## Data to use

____________________

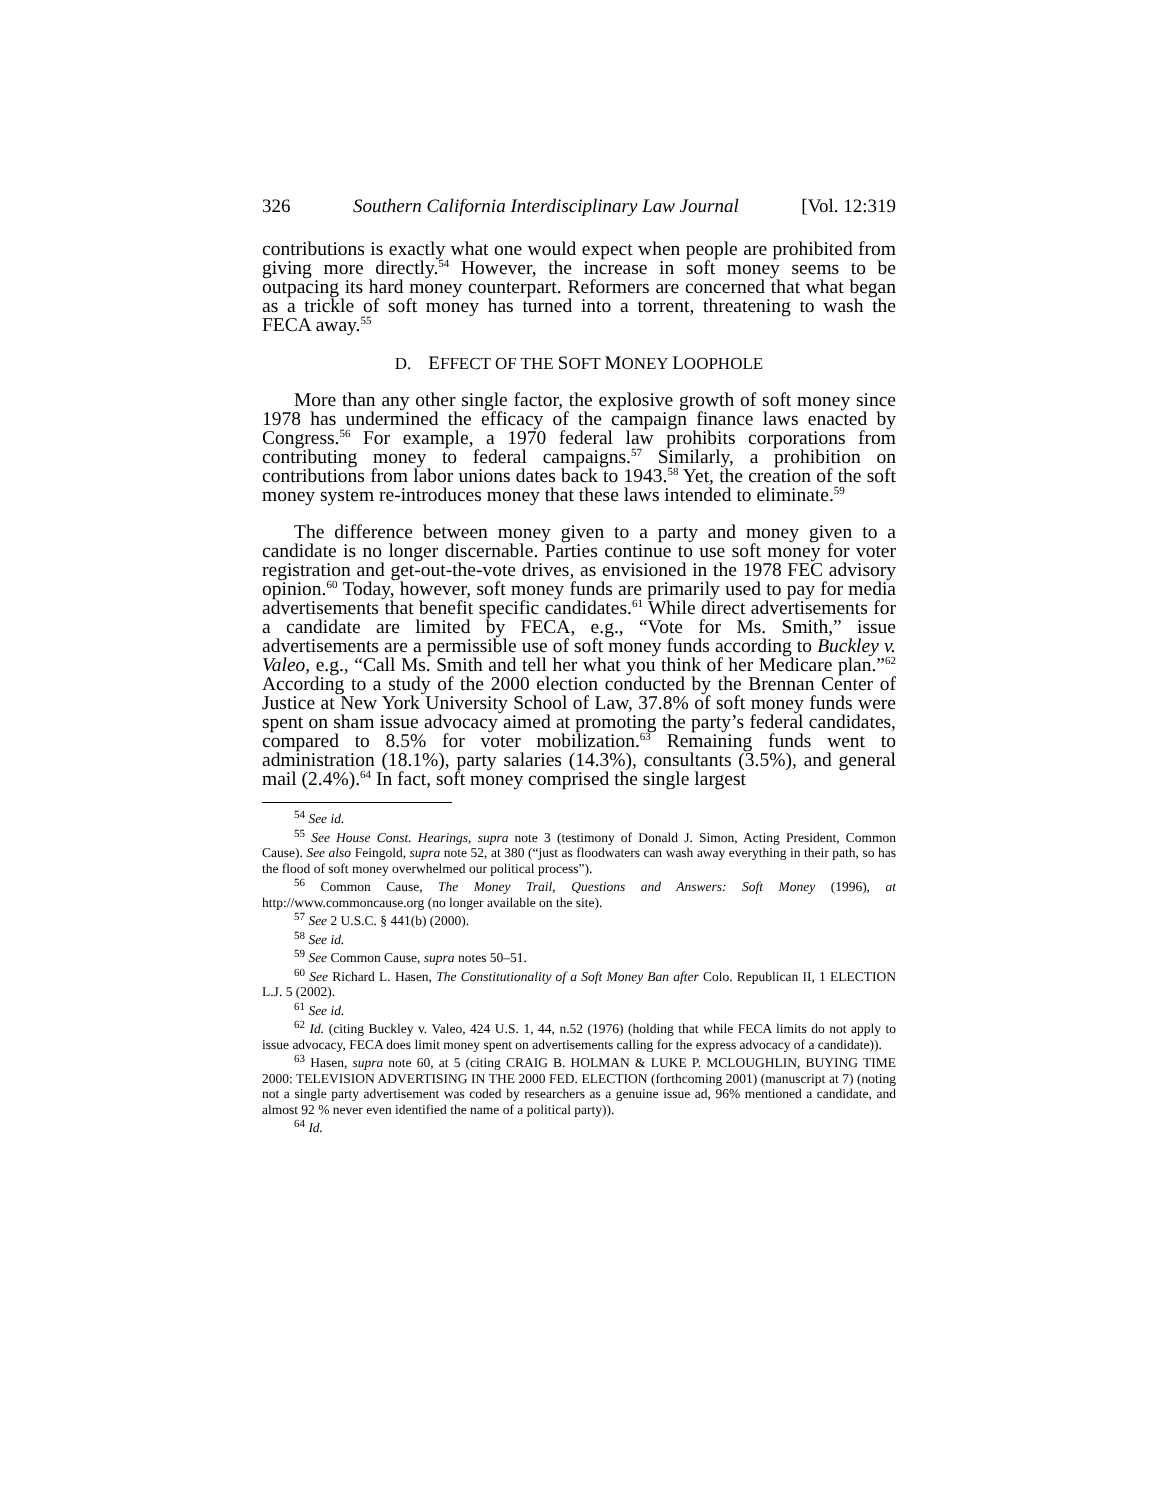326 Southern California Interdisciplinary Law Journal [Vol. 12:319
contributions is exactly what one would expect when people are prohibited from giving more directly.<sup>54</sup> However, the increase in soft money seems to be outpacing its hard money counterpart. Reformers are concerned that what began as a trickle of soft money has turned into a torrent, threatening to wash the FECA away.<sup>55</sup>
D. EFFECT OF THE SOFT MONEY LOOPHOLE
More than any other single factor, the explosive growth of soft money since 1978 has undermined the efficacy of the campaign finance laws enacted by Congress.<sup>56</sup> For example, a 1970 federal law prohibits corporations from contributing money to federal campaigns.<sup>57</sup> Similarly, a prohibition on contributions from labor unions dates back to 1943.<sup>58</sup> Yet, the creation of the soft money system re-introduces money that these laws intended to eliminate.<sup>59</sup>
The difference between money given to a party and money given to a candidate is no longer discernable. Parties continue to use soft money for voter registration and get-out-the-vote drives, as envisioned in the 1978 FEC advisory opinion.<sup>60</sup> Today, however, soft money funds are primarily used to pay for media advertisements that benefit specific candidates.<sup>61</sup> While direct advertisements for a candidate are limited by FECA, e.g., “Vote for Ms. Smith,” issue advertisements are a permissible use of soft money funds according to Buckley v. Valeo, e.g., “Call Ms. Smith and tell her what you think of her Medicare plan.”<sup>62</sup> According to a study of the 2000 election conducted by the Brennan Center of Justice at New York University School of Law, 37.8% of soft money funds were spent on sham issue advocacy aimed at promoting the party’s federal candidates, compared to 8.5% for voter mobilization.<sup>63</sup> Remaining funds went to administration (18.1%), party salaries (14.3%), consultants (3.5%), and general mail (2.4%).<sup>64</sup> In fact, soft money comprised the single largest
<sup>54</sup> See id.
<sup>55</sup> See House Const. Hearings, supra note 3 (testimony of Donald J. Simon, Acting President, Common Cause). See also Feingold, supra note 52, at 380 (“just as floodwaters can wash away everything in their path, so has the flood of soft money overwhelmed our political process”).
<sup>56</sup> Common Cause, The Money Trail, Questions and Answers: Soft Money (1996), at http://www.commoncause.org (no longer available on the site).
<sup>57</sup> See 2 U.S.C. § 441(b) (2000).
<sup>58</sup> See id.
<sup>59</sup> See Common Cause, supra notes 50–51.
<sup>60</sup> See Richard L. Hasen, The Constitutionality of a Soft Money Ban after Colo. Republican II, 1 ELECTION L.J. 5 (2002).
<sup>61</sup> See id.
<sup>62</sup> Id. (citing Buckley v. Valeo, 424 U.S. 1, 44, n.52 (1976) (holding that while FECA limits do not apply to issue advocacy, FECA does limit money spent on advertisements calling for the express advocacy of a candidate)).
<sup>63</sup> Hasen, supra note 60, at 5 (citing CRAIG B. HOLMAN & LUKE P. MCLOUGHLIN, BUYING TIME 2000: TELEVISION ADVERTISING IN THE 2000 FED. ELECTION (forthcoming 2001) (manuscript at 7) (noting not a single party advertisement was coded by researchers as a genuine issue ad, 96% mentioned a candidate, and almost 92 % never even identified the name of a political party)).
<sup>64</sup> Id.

____________________

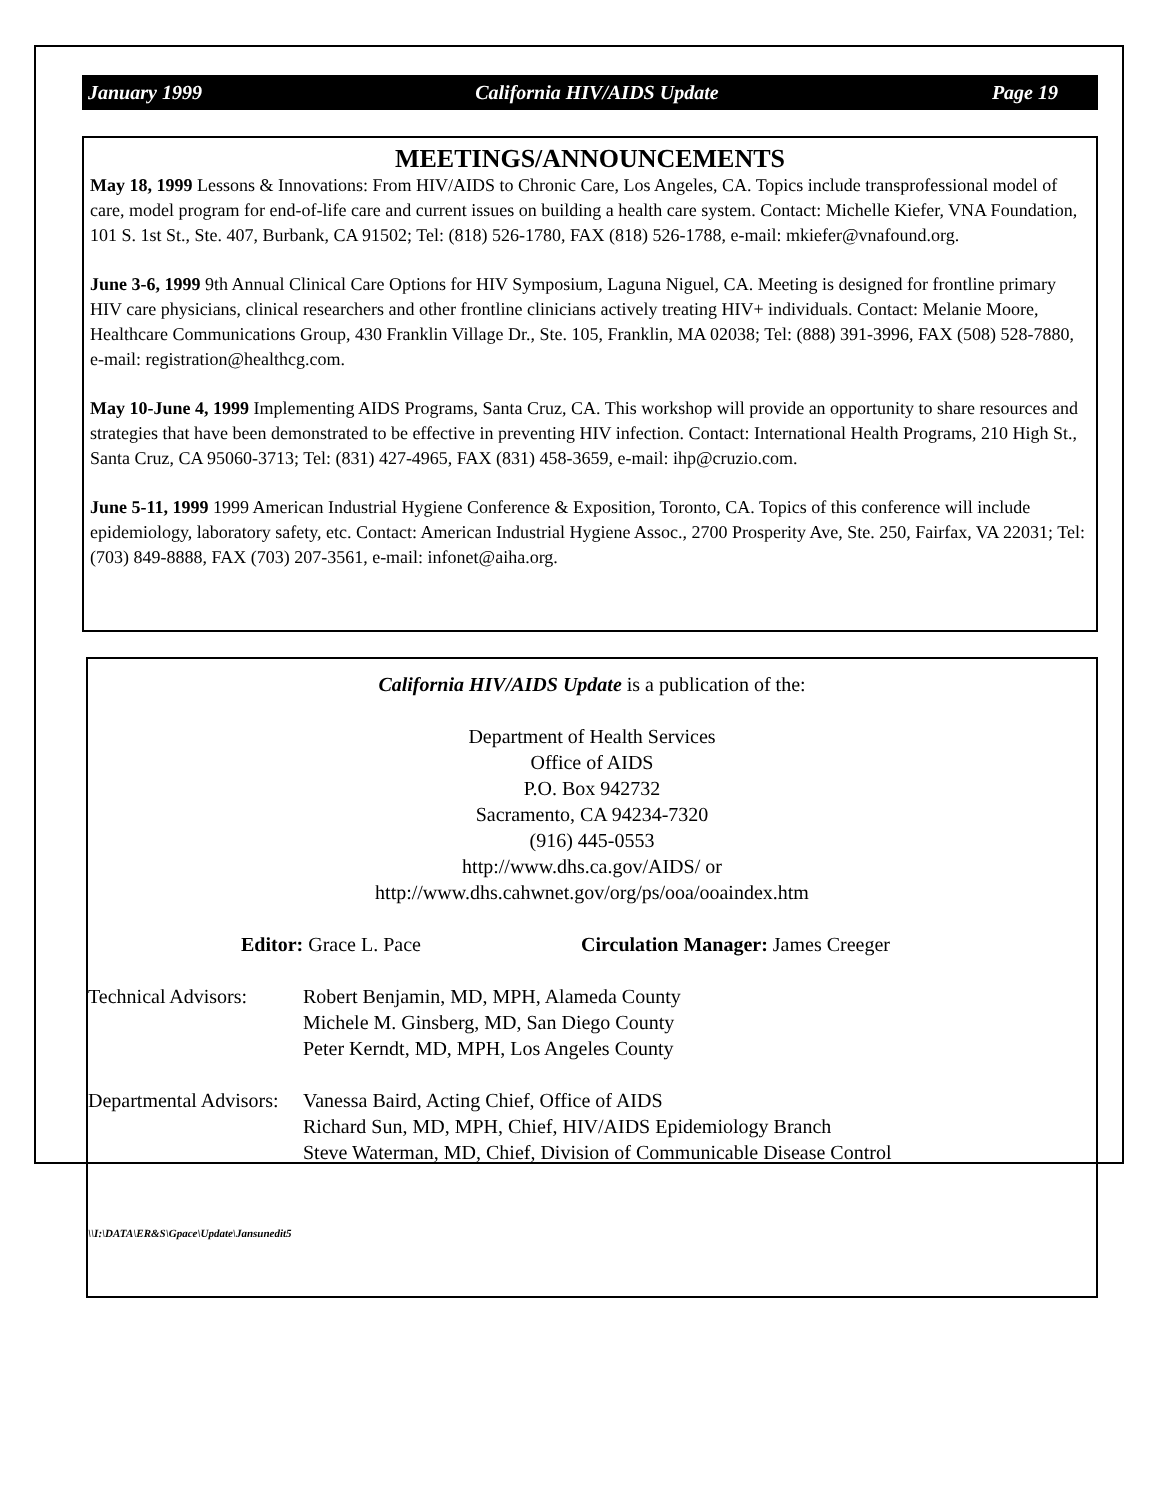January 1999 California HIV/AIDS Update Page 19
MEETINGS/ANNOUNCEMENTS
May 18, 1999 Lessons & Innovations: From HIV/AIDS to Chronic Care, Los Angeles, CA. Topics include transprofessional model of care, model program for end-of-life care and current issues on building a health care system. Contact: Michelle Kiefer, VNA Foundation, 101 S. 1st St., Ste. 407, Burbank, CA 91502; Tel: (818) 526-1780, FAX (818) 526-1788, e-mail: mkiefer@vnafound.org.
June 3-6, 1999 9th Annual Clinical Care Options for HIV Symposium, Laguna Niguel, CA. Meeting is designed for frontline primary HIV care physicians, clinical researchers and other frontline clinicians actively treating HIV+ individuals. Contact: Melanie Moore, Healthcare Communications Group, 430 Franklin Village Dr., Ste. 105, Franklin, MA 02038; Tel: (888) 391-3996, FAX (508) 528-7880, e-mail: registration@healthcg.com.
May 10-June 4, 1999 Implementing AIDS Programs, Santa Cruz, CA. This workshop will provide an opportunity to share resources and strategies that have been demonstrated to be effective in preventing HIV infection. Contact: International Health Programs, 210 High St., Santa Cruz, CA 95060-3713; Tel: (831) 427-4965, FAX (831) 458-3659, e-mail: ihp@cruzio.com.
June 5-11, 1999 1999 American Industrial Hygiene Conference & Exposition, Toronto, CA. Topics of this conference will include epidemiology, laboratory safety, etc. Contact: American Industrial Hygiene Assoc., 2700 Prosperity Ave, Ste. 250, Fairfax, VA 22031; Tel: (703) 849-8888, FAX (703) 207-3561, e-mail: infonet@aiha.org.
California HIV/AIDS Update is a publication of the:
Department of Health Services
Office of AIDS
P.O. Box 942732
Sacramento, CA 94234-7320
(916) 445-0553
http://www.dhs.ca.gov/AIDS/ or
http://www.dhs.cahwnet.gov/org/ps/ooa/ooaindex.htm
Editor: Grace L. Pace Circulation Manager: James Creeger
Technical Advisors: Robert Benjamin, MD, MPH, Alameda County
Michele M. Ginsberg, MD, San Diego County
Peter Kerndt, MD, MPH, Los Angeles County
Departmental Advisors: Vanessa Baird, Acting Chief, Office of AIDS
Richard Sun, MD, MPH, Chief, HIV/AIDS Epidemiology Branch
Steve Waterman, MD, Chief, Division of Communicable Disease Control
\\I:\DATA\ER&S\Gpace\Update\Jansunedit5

____________________

## Exercise objective
Take the lines above starting at the one containing "326 Southern California" and ending at the one containing "<sup>54</sup> See id.", and print them again exactly, without pictures.

## Solution for this task
326 Southern California Interdisciplinary Law Journal [Vol. 12:319
contributions is exactly what one would expect when people are prohibited from giving more directly.<sup>54</sup> However, the increase in soft money seems to be outpacing its hard money counterpart. Reformers are concerned that what began as a trickle of soft money has turned into a torrent, threatening to wash the FECA away.<sup>55</sup>
D. EFFECT OF THE SOFT MONEY LOOPHOLE
More than any other single factor, the explosive growth of soft money since 1978 has undermined the efficacy of the campaign finance laws enacted by Congress.<sup>56</sup> For example, a 1970 federal law prohibits corporations from contributing money to federal campaigns.<sup>57</sup> Similarly, a prohibition on contributions from labor unions dates back to 1943.<sup>58</sup> Yet, the creation of the soft money system re-introduces money that these laws intended to eliminate.<sup>59</sup>
The difference between money given to a party and money given to a candidate is no longer discernable. Parties continue to use soft money for voter registration and get-out-the-vote drives, as envisioned in the 1978 FEC advisory opinion.<sup>60</sup> Today, however, soft money funds are primarily used to pay for media advertisements that benefit specific candidates.<sup>61</sup> While direct advertisements for a candidate are limited by FECA, e.g., “Vote for Ms. Smith,” issue advertisements are a permissible use of soft money funds according to Buckley v. Valeo, e.g., “Call Ms. Smith and tell her what you think of her Medicare plan.”<sup>62</sup> According to a study of the 2000 election conducted by the Brennan Center of Justice at New York University School of Law, 37.8% of soft money funds were spent on sham issue advocacy aimed at promoting the party’s federal candidates, compared to 8.5% for voter mobilization.<sup>63</sup> Remaining funds went to administration (18.1%), party salaries (14.3%), consultants (3.5%), and general mail (2.4%).<sup>64</sup> In fact, soft money comprised the single largest
<sup>54</sup> See id.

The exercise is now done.